Accompanying this email was an email that was sent to faculty and staff. This email stated that a majority of the money in the Wittenberg Fund would be going to finishing this project. This means that money is going to be short on other areas of campus. In essence, the faculty and staff will not be receiving a raise for a while and there will not be any other major updates on campus.

As reported earlier this year, the new complex is set to push Wittenberg to the forefront of NCAA Division III facilities. Also, this new building was emphasized by athletic director Gary Williams to, “be the hub of all Wittenberg athletics and academics.” The goal for it is to lead a revolution on campus that revitalizes our community. This project is projected to bring in more students per class, especially athletes and help add an influx of wealth to Wittenberg University.

Although the new complex may complete all of these goals, current Wittenberg students have to be disappointed in where the project is. First off, the class of 2019 has to be extremely disappointed in the delay of construction. This year’s junior class has been salivating over this new facility for years and now they will only get to see its use in their last semester. With Witt hyping up this project, it was only natural for everyone to get excited. This is a huge let down for students, as they have helped contribute with their tuition to seeing this facility built. Athletes in fall sports in the class of 2019 have to be particularly upset in the fact that they really will not be getting to use the facility for their sport when their teammates will benefit from it.

Not only does this problem affect the athletes who do not really get to use the facility, but it affects Wittenberg athletics in general. After the completion of the softball, baseball, tennis, track and field, and lacrosse seasons, the complex began to be built. From the start it was known that the athletics teams would have to make do with what accommodations could be found for them. This has meant a struggle for practice times in certain areas, a fight for practice space and a struggle with weight room capacity. This leads teams to not reach their full potential. If teams have their workouts or practice space stunted, it will eventually mean not as productive practices and less improvement throughout.

Another problem that is beginning to come to fruition is anger between athletic programs, with teams being forced to share space and some teams being forced into places such as the hallway for practice. This can lead to athletic teams feeling unappreciated and not respected. This is never a good thing, as this generally leads to more athletes not participating the next year. Respect goes two ways and when athletes don’t feel respected, they don’t try as hard to continue Witt’s athletic dominance.

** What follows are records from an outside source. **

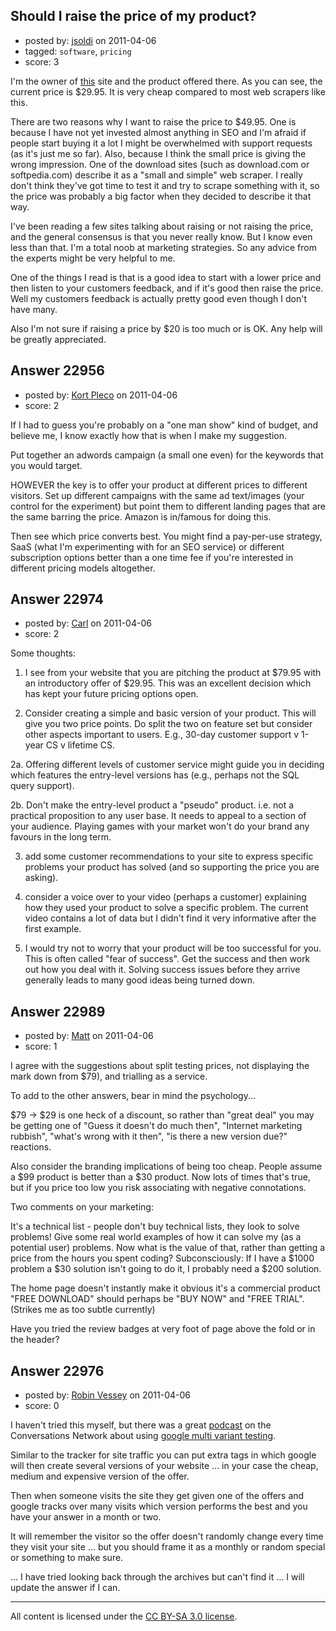 ## Should I raise the price of my product?

- posted by: [jsoldi](https://stackexchange.com/users/-1/8072-jsoldi) on 2011-04-06
- tagged: `software`, `pricing`
- score: 3

I'm the owner of [this][1] site and the product offered there. As you can see, the current price is $29.95. It is very cheap compared to most web scrapers like this. 

There are two reasons why I want to raise the price to $49.95. One is because I have not yet invested almost anything in SEO and I'm afraid if people start buying it a lot I might be overwhelmed with support requests (as it's just me so far). Also, because I think the small price is giving the wrong impression. One of the download sites (such as download.com or softpedia.com) describe it as a "small and simple" web scraper. I really don't think they've got time to test it and try to scrape something with it, so the price was probably a big factor when they decided to describe it that way.

I've been reading a few sites talking about raising or not raising the price, and the general consensus is that you never really know. But I know even less than that. I'm a total noob at marketing strategies. So any advice from the experts might be very helpful to me. 

One of the things I read is that is a good idea to start with a lower price and then listen to your customers feedback, and if it's good then raise the price. Well my customers feedback is actually pretty good even though I don't have many. 

Also I'm not sure if raising a price by $20 is too much or is OK. Any help will be greatly appreciated.



  [1]: http://www.heliumscraper.com/en/index.php?p=home


## Answer 22956

- posted by: [Kort Pleco](https://stackexchange.com/users/-1/7876-kort-pleco) on 2011-04-06
- score: 2

If I had to guess you're probably on a "one man show" kind of budget, and believe me, I know exactly how that is when I make my suggestion.

Put together an adwords campaign (a small one even) for the keywords that you would target. 

HOWEVER the key is to offer your product at different prices to different visitors. Set up different campaigns with the same ad text/images (your control for the experiment) but point them to different landing pages that are the same barring the price. Amazon is in/famous for doing this. 

Then see which price converts best. You might find a pay-per-use strategy, SaaS (what I'm experimenting with for an SEO service) or different subscription options better than a one time fee if you're interested in different pricing models altogether. 



## Answer 22974

- posted by: [Carl](https://stackexchange.com/users/-1/8248-carl) on 2011-04-06
- score: 2

Some thoughts:

1. I see from your website that you are pitching the product at $79.95 with an introductory offer of $29.95. This was an excellent decision which has kept your future pricing options open.

2. Consider creating a simple and basic version of your product. This will give you two price points. Do split the two on feature set but consider other aspects important to users. E.g., 30-day customer support v 1-year CS v lifetime CS.

2a. Offering different levels of customer service might guide you in deciding which features the entry-level versions has (e.g., perhaps not the SQL query support).

2b. Don't make the entry-level product a "pseudo" product. i.e. not a practical proposition to any user base. It needs to appeal to a section of your audience. Playing games with your market won't do your brand any favours in the long term.

3. add some customer recommendations to your site to express specific problems your product has solved (and so supporting the price you are asking).

4. consider a voice over to your video (perhaps a customer) explaining how they used your product to solve a specific problem. The current video contains a lot of data but I didn't find it very informative after the first example.

5. I would try not to worry that your product will be too successful for you. This is often called "fear of success". Get the success and then work out how you deal with it. Solving success issues before they arrive generally leads to many good ideas being turned down.


## Answer 22989

- posted by: [Matt](https://stackexchange.com/users/-1/8784-matt) on 2011-04-06
- score: 1

I agree with the suggestions about split testing prices, not displaying the mark down from $79), and trialling as a service.

To add to the other answers, bear in mind the psychology...

$79 -> $29 is one heck of a discount, so rather than "great deal" you may be getting one of "Guess it doesn't do much then", "Internet marketing rubbish", "what's wrong with it then", "is there a new version due?" reactions.

Also consider the branding implications of being too cheap. People assume a $99 product is better than a $30 product.  Now lots of times that's true, but if you price too low you risk associating with negative connotations.

Two comments on your marketing:

It's a technical list - people don't buy technical lists, they look to solve problems!  Give some real world examples of how it can solve my (as a potential user) problems.  Now what is the value of that, rather than getting a price from the hours you spent coding?  Subconsciously: If I have a $1000 problem a $30 solution isn't going to do it, I probably need a $200 solution.

The home page doesn't instantly make it obvious it's a commercial product "FREE DOWNLOAD" should perhaps be "BUY NOW" and "FREE TRIAL".  (Strikes me as too subtle currently)

Have you tried the review badges at very foot of page above the fold or in the header?


## Answer 22976

- posted by: [Robin Vessey](https://stackexchange.com/users/-1/984-robin-vessey) on 2011-04-06
- score: 0

<p>I haven't tried this myself, but there was a great <a href="http://chi.conversationsnetwork.org/shows/detail4399.html" rel="nofollow">podcast</a> on the Conversations Network about using <a href="https://www.google.com/accounts/ServiceLogin?service=websiteoptimizer&amp;continue=http://www.google.com/analytics/siteopt/?hl=en&amp;hl=en" rel="nofollow">google multi variant testing</a>.</p>

<p>Similar to the tracker for site traffic you can put extra tags in which google will then create several versions of your website ... in your case the cheap, medium and expensive version of the offer. </p>

<p>Then when someone visits the site they get given one of the offers and google tracks over many visits which version performs the best and you have your answer in a month or two.</p>

<p>It will remember the visitor so the offer doesn't randomly change every time they visit your site ... but you should frame it as a monthly or random special or something to make sure.</p>

<p>... I have tried looking back through the archives but can't find it ... I will update the answer if I can.</p>




---

All content is licensed under the [CC BY-SA 3.0 license](https://creativecommons.org/licenses/by-sa/3.0/).
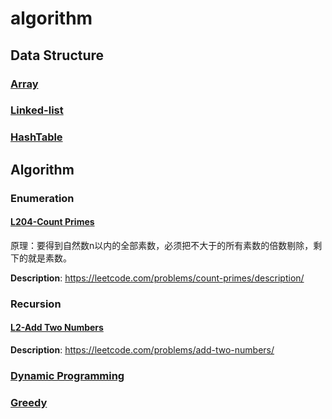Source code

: # algorithm

## Data Structure
### [Array](./src/algorithm/array/README.MD)
### [Linked-list](./src/algorithm/linked-list/README.md)
### [HashTable](./src/algorithm/hash-table/README.md)

## Algorithm

### Enumeration

#### [L204-Count Primes](./src/algorithm/1.Enumeration/L204-Count%20Primes.py)

原理：要得到自然数n以内的全部素数，必须把不大于的所有素数的倍数剔除，剩下的就是素数。

**Description**: https://leetcode.com/problems/count-primes/description/



### Recursion

#### [L2-Add Two Numbers](./src/algorithm/2.Recursion/L2-AddTwoNumbers.py)
**Description**: https://leetcode.com/problems/add-two-numbers/


### [Dynamic Programming](./src/algorithm/3.dynamic-programming/README.md)

### [Greedy](./src/algorithm/4.greedy/README.md)





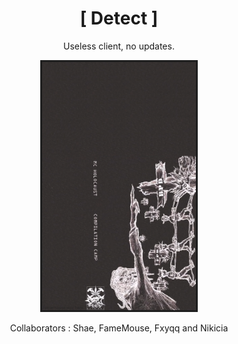 <div align="center">
  
# [ Detect ]
  
Useless client, no updates.
  
<img src="https://github.com/qe7/Detect-Client/blob/main/Logo.png?1" alt="logo" width="50%" />
  
Collaborators : Shae, FameMouse, Fxyqq and Nikicia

Also, how can a great university make an $18 million blunder? That is a huge amount of money. In fact, the project’s addition now accounts for more than a third of the budget. This means that someone along the way did not factor in a major portion of the project. To put things into perspective, $18 million is approximately the full tuition of 90 students for their entire college career. This statistic does not even include scholarships, so even more students’ full tuition is being added to the HWA complex. To make things worse, $18 million is more than the original plan for the indoor practice facility, which was reportedly funded by $10 million.

The news of the delayed plans for the complex are disappointing for students as well as the community. It means more time in construction and more wait time to see this revolutionary complex come to campus. One can only feel bad for Frandsen as he walked in on an error to begin his work as president of this esteemed university. This complex may lead to growth at Witt and an updated campus, but what is the cost? Are we risking upsetting current students, who are paying a large deal of money to attend here, in hopes of adding future students?